Task objective
Please return the data that follows precisely as written, but without the images.

Start of Block

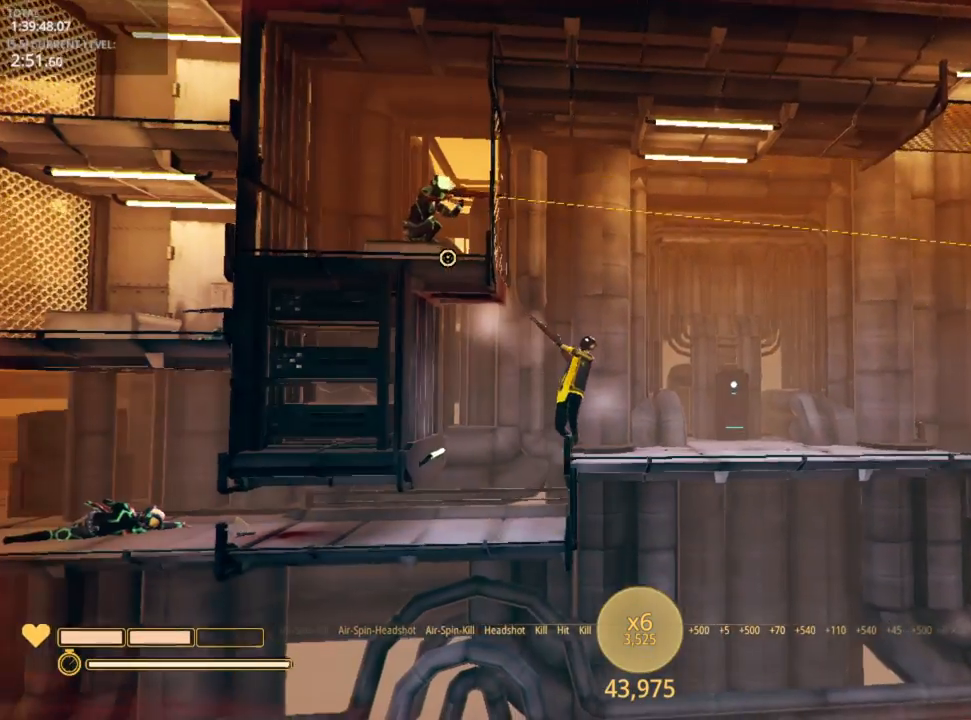
{"keys": ["d"], "mouse_move": "still", "events": [[200, "space", "down"], [283, "ctrl", "down"], [400, "ctrl", "up"], [400, "space", "up"]]}
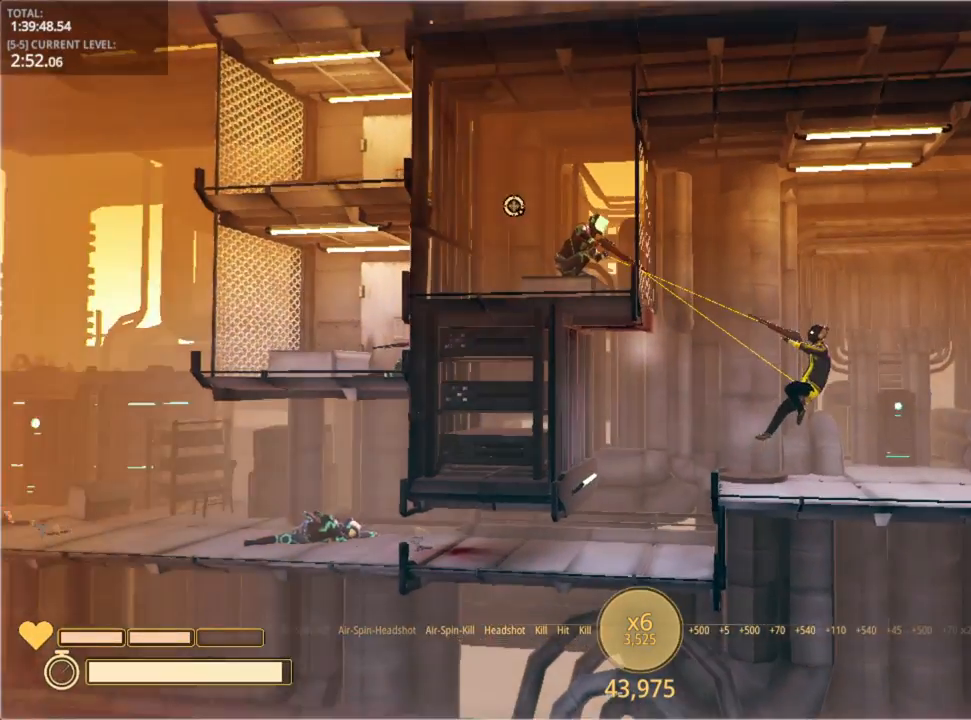
{"keys": ["d"], "mouse_move": "down", "events": []}
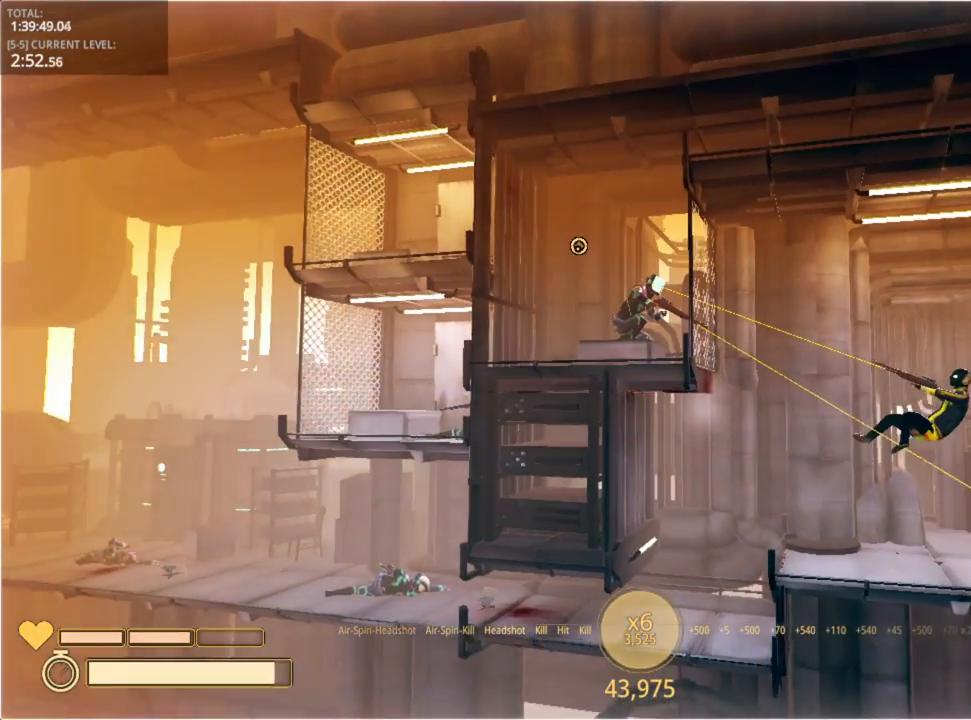
{"keys": ["d"], "mouse_move": "still", "events": []}
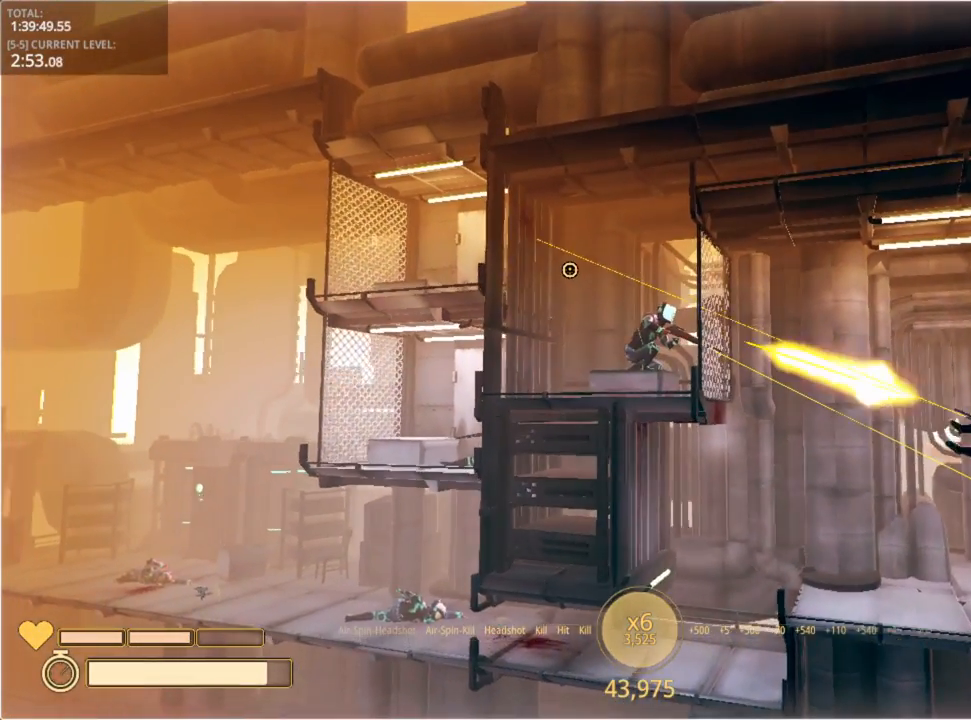
{"keys": ["d"], "mouse_move": "still", "events": [[383, "ctrl", "down"], [500, "ctrl", "up"]]}
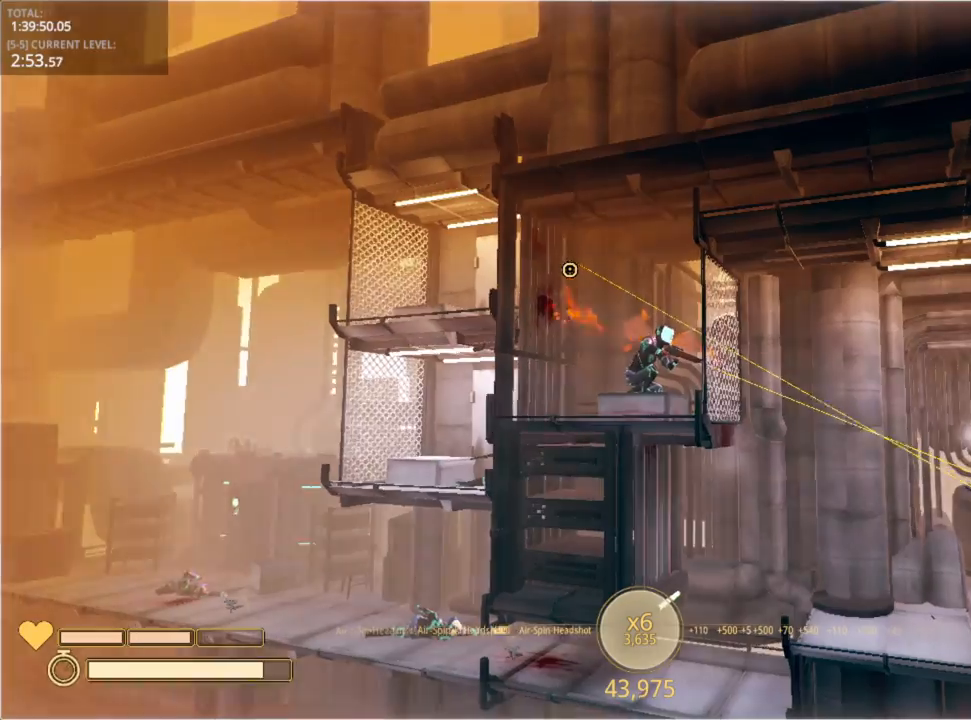
{"keys": ["d", "w"], "mouse_move": "still", "events": [[450, "w", "down"]]}
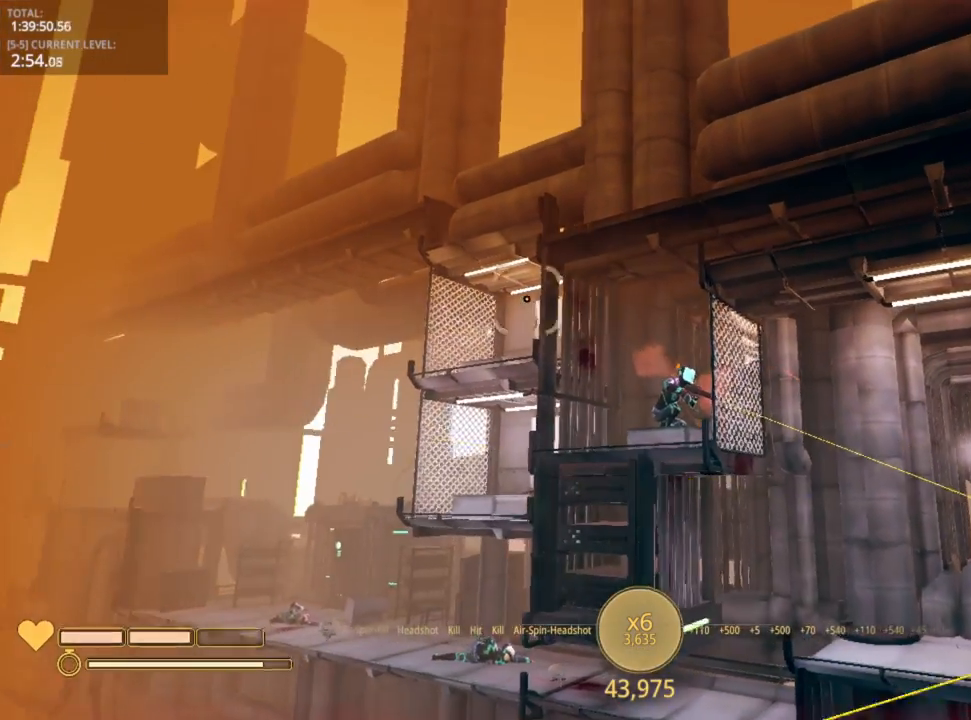
{"keys": ["a"], "mouse_move": "still", "events": [[100, "d", "up"], [250, "a", "down"], [400, "w", "up"]]}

End of Block

Reply
{"keys": ["d"], "mouse_move": "still", "events": [[200, "space", "down"], [283, "ctrl", "down"], [400, "ctrl", "up"], [400, "space", "up"]]}
{"keys": ["d"], "mouse_move": "down", "events": []}
{"keys": ["d"], "mouse_move": "still", "events": []}
{"keys": ["d"], "mouse_move": "still", "events": [[383, "ctrl", "down"], [500, "ctrl", "up"]]}
{"keys": ["d", "w"], "mouse_move": "still", "events": [[450, "w", "down"]]}
{"keys": ["a"], "mouse_move": "still", "events": [[100, "d", "up"], [250, "a", "down"], [400, "w", "up"]]}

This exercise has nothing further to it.